Un campesino tenía un perro muy fiel, llamado Sultán, que se había hecho viejo. Un día, estando el labrador con su mujer en la puerta de la casa, dijo:
- Mañana mataré al viejo Sultán, pues ya no sirve para nada.
La mujer, compadecida del fiel animal, respondió:
- Nos ha servido durante tantos años, siempre con tanta lealtad, que bien podríamos darle ahora el pan de limosna.
- ¡Qué dices, mujer! -replicó el campesino-. Si nos ha servido, tampoco le ha faltado su buena comida.
El pobre perro, al oír la conversación, se puso muy triste. Tenía en el bosque un buen amigo, el lobo, y se fue a verlo para contarle la suerte que le esperaba.
- Ánimo -le dijo el lobo-, yo te sacaré del apuro. Se me ha ocurrido una idea. Mañana, de madrugada, tu amo y su mujer saldrán a buscar hierba y tendrán que llevarse a su hijito. Mientras trabajan, dejan al niño a la sombra del vallado. Tú te pondrás a su lado, como para vigilarlo. Yo saldré del bosque y me lo llevaré. Tú simularás que sales en mí persecución. Entonces, yo soltaré al pequeño, y los padres, pensando que lo has salvado, no querrán hacerte daño.
Al perro le pareció bien el plan y las cosas discurrieron tal como habían sido planeadas. Cuando el viejo"Sultán le trajo al pequeñuelo sano y salvo, acariciando contentísimo al animal, le dijo:
- Nadie tocará un pelo de tu piel, y no te faltará el sustento mientras vivas. Mujer, ve a casa y prepárale a Sultán unas sopas de pan y le das una almohada de premio.
Y, desde aquel día, Sultán se dio una vida de príncipe.
Al poco tiempo acudió el lobo a visitarlo y a pedirle que le devolviera el favor, dejando que se llevara una oveja de su amo.
- Con eso no cuentes -le dijo el perro-; yo soy fiel a mi dueño.

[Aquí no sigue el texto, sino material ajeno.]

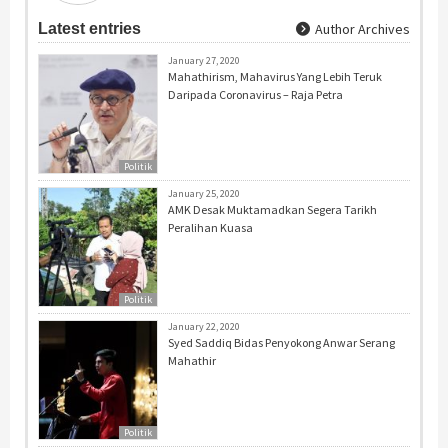
Latest entries
Author Archives
January 27, 2020
Mahathirism, Mahavirus Yang Lebih Teruk
Daripada Coronavirus – Raja Petra
Politik
January 25, 2020
AMK Desak Muktamadkan Segera Tarikh
Peralihan Kuasa
Politik
January 22, 2020
Syed Saddiq Bidas Penyokong Anwar Serang
Mahathir
Politik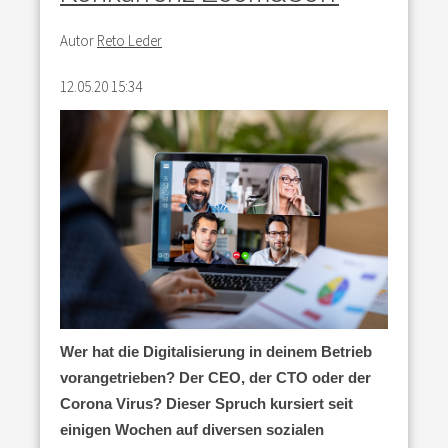
Autor
Reto Leder
12.05.20 15:34
Wer hat die Digitalisierung in deinem Betrieb
vorangetrieben? Der CEO, der CTO oder der
Corona Virus? Dieser Spruch kursiert seit
einigen Wochen auf diversen sozialen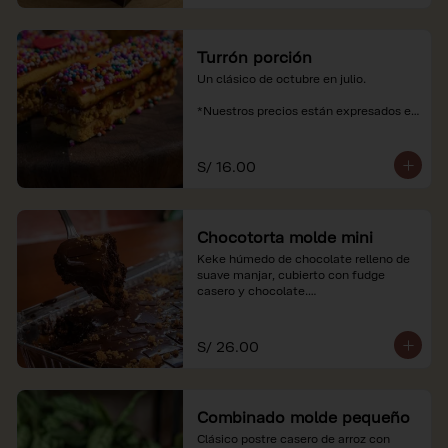
Turrón porción
Un clásico de octubre en julio.

*Nuestros precios están expresados en 
soles e incluyen impuestos de ley y 
recargo al consumo.
S/ 16.00
Chocotorta molde mini
Keke húmedo de chocolate relleno de 
suave manjar, cubierto con fudge 
casero y chocolate.

*Nuestros precios están expresados en 
soles e incluyen impuestos de ley y 
S/ 26.00
recargo al consumo. Imagenes 
referenciales
Combinado molde pequeño
Clásico postre casero de arroz con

El lobo pensó que no hablaba en serio, y, al llegar la noche, fue a robar una oveja; pero el campesino, a quien el leal Sultán había revelado los propósitos de la fiera, estaba al acecho, y le dio una paliza que no le dejó hueso sano. El lobo escapó con el rabo entre piernas; pero le gritó al perro:
- ¡Espera, mal amigo, me la vas a pagar!
A la mañana siguiente, el lobo envió al jabalí en busca del perro, con el encargo de citarlo en el bosque, para arreglar sus diferencias. El pobre Sultán no encontró más auxiliar que un gato que sólo tenía tres patas, y, mientras se dirigían a la cita, el pobre minino tenía que andar a saltos, enderezando el rabo cada vez, del dolor que aquel ejercicio le causaba.
El lobo y el jabalí estaban ya en el lugar convenido, aguardando al pero. Pero, al verlo de lejos, creyeron que blandía un sable, pues tal les pareció la cola enhiesta del gato. En cuanto a éste, que avanzaba a saltos sobre sus tres patas, pensaron que cada vez cogía una piedra para arrojársela después.
A los dos compinches les entró miedo; el jabalí se escurrió entre la maleza, y el lobo se encaramó a un árbol. Al llegar el perro y el gato se extrañó de no ver a nadie. Pero el jabalí no había podido ocultarse del todo entre las matas y le salían las orejas. El gato, al dirigir en torno una cautelosa mirada, vio algo que se movía y, pensando que era un ratón, pegó un brinco y mordió con toda su fuerza. El jabalí echó a correr chillando desaforadamente y gritando:
- ¡El culpable está en el árbol!
Gato y perro levantaron la mirada y descubrieron al lobo, que, avergonzado de haberse comportado tan cobardemente, hizo las paces con Sultán.